* REQUIREMENT *
For the word "worn", find each line in the entries where it occurs and copy that line.

* Items from a dataset *
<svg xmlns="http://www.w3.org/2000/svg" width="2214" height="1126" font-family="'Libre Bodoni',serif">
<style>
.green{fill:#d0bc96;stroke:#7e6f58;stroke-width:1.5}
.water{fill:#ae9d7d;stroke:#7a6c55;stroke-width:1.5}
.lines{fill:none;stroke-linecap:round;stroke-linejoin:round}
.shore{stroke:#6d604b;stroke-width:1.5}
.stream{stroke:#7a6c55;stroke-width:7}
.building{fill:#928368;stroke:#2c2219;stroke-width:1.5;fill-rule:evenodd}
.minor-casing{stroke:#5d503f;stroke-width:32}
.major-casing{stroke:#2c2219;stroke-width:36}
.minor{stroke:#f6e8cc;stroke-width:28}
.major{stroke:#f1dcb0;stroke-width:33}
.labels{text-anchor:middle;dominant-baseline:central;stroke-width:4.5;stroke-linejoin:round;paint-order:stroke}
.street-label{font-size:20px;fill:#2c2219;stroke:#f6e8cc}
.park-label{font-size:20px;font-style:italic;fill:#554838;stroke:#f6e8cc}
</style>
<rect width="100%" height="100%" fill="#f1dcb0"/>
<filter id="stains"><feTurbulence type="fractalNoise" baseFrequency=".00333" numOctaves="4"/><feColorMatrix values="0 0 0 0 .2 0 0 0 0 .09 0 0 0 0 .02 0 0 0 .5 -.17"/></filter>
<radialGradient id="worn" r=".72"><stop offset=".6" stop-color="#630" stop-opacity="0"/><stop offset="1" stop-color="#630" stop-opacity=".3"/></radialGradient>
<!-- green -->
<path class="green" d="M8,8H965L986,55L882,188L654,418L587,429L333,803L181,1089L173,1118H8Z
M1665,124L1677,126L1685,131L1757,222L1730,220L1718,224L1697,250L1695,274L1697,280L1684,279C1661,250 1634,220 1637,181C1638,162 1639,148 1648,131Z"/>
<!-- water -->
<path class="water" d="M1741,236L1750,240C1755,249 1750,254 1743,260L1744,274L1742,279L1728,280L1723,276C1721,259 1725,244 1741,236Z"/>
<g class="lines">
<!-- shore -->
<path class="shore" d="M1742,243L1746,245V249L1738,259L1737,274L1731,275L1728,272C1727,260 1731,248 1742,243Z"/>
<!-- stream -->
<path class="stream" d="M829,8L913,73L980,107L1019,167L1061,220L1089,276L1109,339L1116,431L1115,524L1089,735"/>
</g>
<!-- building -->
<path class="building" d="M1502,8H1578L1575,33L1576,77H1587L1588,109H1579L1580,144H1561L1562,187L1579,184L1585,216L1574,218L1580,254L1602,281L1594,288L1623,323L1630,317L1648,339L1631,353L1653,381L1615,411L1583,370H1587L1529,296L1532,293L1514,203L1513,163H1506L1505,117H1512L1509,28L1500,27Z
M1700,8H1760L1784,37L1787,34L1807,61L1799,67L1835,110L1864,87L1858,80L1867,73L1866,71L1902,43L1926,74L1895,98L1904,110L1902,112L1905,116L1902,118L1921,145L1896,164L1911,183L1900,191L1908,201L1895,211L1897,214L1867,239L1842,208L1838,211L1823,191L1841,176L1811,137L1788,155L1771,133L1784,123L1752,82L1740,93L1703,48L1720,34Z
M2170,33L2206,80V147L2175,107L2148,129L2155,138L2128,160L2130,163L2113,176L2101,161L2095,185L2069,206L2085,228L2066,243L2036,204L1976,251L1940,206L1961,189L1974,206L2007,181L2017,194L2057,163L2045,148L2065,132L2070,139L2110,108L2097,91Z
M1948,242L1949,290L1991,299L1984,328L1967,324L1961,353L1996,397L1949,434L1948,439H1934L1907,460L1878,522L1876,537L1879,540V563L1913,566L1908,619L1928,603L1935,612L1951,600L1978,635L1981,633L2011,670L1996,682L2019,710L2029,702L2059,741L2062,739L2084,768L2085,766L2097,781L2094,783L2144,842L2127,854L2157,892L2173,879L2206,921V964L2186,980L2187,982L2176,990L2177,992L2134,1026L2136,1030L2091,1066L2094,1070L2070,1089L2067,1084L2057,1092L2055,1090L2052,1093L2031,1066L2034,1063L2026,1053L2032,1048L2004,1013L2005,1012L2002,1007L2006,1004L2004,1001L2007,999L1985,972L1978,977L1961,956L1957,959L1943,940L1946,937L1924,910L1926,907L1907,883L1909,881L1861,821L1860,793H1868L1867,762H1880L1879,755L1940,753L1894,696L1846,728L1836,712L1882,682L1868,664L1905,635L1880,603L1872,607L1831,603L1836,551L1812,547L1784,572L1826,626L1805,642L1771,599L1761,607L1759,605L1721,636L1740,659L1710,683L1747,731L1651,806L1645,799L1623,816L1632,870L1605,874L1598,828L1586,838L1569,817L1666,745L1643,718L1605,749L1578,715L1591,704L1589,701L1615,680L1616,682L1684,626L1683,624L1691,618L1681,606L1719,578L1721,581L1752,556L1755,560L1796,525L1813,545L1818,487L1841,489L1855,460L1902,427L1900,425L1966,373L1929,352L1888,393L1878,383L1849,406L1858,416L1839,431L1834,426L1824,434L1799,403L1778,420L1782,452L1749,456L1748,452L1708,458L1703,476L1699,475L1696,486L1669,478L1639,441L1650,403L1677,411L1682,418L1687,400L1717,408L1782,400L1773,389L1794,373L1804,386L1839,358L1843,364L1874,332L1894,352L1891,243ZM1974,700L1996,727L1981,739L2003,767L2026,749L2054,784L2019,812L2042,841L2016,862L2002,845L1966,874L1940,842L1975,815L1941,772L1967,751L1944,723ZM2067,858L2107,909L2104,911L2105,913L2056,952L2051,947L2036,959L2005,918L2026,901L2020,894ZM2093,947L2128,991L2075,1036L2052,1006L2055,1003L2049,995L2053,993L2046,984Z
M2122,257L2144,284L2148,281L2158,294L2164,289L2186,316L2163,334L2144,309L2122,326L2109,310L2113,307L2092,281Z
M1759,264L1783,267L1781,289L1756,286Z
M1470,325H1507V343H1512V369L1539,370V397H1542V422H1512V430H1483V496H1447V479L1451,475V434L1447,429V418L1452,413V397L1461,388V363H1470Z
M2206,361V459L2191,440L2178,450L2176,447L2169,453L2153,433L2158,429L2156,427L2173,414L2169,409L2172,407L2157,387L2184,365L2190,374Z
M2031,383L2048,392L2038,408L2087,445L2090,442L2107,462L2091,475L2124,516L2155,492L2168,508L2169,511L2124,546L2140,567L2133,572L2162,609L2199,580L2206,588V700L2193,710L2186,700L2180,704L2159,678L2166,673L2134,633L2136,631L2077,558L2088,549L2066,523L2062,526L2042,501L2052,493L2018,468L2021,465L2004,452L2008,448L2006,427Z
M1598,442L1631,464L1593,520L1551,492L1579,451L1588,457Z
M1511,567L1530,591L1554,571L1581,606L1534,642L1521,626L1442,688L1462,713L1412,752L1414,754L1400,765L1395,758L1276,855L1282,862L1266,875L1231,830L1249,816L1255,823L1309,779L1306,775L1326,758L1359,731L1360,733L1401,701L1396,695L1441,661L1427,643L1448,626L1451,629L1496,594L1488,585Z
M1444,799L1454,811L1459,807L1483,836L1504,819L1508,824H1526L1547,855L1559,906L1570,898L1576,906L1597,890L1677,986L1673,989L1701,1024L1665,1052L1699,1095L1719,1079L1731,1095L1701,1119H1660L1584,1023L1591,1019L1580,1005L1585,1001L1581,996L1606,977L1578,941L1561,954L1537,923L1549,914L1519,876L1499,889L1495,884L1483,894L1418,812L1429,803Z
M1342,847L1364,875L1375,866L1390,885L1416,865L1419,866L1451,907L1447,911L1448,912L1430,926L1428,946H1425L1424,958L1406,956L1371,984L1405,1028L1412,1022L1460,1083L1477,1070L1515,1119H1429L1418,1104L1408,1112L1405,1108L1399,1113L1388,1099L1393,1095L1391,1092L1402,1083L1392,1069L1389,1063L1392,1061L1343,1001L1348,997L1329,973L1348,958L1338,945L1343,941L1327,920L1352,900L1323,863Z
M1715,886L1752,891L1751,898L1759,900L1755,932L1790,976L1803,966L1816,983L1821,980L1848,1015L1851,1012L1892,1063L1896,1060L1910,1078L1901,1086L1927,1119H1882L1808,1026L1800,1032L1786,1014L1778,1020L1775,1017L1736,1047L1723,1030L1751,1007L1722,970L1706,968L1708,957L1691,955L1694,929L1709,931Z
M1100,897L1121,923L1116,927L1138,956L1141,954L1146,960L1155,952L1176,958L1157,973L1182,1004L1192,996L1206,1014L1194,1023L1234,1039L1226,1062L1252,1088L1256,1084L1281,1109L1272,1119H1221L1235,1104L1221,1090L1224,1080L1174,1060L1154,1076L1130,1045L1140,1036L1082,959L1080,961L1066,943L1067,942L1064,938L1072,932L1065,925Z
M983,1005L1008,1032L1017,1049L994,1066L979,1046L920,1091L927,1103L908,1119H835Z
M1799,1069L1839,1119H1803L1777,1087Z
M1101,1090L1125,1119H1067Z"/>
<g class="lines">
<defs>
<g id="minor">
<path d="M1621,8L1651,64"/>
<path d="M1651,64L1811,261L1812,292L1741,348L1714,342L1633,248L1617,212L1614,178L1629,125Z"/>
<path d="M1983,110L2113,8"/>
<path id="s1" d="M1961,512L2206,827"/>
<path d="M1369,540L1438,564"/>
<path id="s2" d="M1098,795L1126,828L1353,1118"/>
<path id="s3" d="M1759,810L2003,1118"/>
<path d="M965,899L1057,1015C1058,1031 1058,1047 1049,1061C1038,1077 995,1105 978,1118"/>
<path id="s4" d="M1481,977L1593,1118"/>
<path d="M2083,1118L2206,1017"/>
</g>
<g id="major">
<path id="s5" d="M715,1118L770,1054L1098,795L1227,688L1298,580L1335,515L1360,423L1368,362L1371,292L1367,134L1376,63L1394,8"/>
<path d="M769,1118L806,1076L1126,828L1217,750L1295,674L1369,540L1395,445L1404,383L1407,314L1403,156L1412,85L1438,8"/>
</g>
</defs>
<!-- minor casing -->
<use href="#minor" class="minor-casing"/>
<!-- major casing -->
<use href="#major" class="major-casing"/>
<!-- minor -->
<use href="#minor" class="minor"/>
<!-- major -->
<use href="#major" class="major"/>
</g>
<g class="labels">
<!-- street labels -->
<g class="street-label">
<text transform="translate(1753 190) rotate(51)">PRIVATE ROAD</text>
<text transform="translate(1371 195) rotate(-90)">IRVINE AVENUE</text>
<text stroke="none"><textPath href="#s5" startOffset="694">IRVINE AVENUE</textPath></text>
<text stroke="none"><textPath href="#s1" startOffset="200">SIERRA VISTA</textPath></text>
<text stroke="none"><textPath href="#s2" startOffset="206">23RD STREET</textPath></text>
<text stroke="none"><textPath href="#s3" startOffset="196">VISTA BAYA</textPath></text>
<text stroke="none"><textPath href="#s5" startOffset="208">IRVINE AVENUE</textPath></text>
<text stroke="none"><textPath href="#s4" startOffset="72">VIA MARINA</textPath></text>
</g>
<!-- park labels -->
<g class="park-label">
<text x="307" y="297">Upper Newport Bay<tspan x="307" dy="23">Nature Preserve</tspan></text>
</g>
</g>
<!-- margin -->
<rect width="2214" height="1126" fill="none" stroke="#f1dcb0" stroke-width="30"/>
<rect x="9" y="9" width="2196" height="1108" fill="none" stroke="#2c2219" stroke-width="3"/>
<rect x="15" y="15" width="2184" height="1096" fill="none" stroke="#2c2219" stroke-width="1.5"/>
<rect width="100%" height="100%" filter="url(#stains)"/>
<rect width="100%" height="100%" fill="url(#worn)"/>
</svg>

* EXERCISE ANSWER *
<radialGradient id="worn" r=".72"><stop offset=".6" stop-color="#630" stop-opacity="0"/><stop offset="1" stop-color="#630" stop-opacity=".3"/></radialGradient>
<rect width="100%" height="100%" fill="url(#worn)"/>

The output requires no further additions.